A friend of mine who has recently been forced to give up driving temporarily because of a disability reports her first foray onto the bus with a bus pass for people with disabilities. She is fragrant, beautiful and IN HER PRIME, and there is no outward sign of her condition. She reports a woman on the bus giving her a meaningful look and muttering about fraud. Or is she imagining it?
I can identify very well with this, having been the subject of untold incidences of undefinable looks, stares, mutterings as well as loudly-voiced insults since I was about 5 years old. You do everything you can to convince yourself that you’re imagining it, that there is no slight, but your subconscious reading of body language, when combined with long and varied experience of discrimination, screams to you that there is some injustice being visited on you here. And try as you might, because you do try – who, after all, wants to go out looking for slights and prejudices every day? – you can’t shake the feeling that you have suffered some injustice.
What are your options?
Well, if you have the courage, and your wit arrives before you reach the top of the stars, you can speak out. But here you risk being labelled as militant or strident or having a chip on your shoulder. And that might be a risk you understandably don’t want to take in your career, your friendships or your life.
Or you could simply sit and seethe and take the insult of variable degree and do as I do: turn in on yourself. “What did I do to make him hate me? I must have done something. Somewhere along the line I did not come up to the mark. Somewhere along the line I was not twice as clever; twice as well behaved so he justifiably called me out on it. I was not good enough so it was clearly my fault for bringing the insult on myself. Or I probably imagined it because I’m so stupid and have no judgement.”
Which one of these do you think I do most, my dears?
I was explaining my thought processes to MsDD yesterday during a trip to Bluewater. Now she is a confident, matter-of-fact child, brimming with sass, and the fact that she is not timid like her mother and always seems to be ready with an apposite retort fills me with extreme pride. I was talking about some incident at that funeral on Friday, when some people preferred to fall back join their stupid, lazy stereotypes to win conspicuous victories against people who don’t fight back for reasons of courtesy. They’re at a funeral, for goodness’ sake. Why should they have to launch into huge explanations of what their job entails in order to defend themselves?
Anyway, I’m a bit sick of people launching an unprovoked attack on my husband because he works in banking. So I leaped to his defence and this made me quite unpopular at the table. MsDD and I were discussing why people do this. My view is that we humans are hard-wired to seek little victories over others and it requires extreme effort not to launch a poisoned arrow at someone as you sit down to social chit-chat with them.
MsDD feels that these people are simply revealing their own insecurities.
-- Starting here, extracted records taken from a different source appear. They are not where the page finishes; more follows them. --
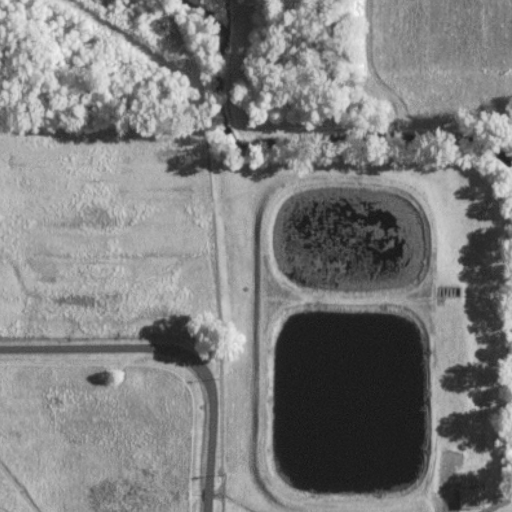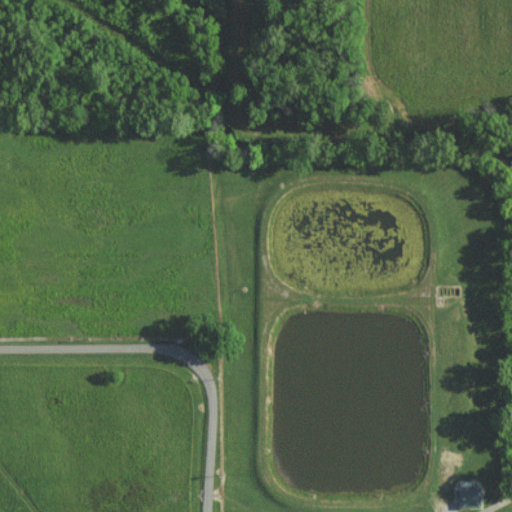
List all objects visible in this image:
road: (107, 356)
road: (212, 434)
building: (465, 497)
road: (499, 504)
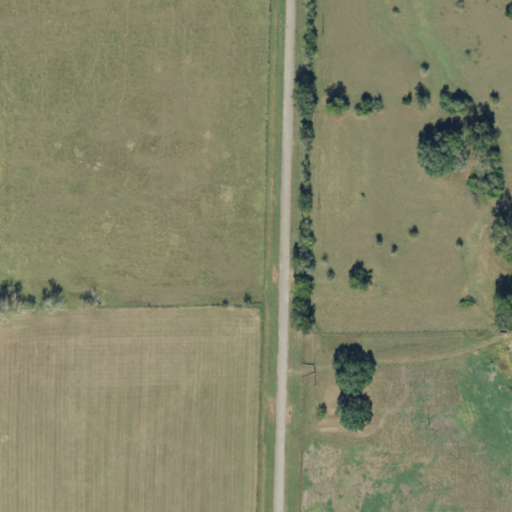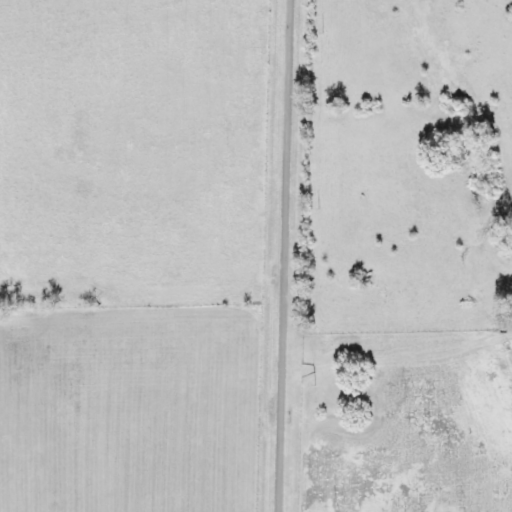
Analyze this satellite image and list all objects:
road: (282, 255)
Like the racist kids on the bus of my past, they are ignorant pr jealous, or stupid, or rude or ungracious or a combination of all these things. “They’re just words,” she says, “And they have no power to hurt you because they show how ignorant and uneducated the speaker is.”
And here I launched into an exposition of my own regular thought process that left her reeling:
“So what you’re saying, mum,” she reflects, aghast, “Is that, when someone is racist or rude to you, you feel bad because you can’t bring yourself to judge them harshly for being a racist. You feel bad about thinking that you’re a better person. So you think you’re a worse person.” I might be paraphrasing a bit here in my admiration of her reliable perceptiveness.
She thinks it’s ridiculous. A former schoolfriend of hers called her a heartless bitch a while ago. She’s not hurt: everyone who knows her can rest in the certainty that she is neither. She knows it too. And I’m glad she does. (He apologised, eventually.)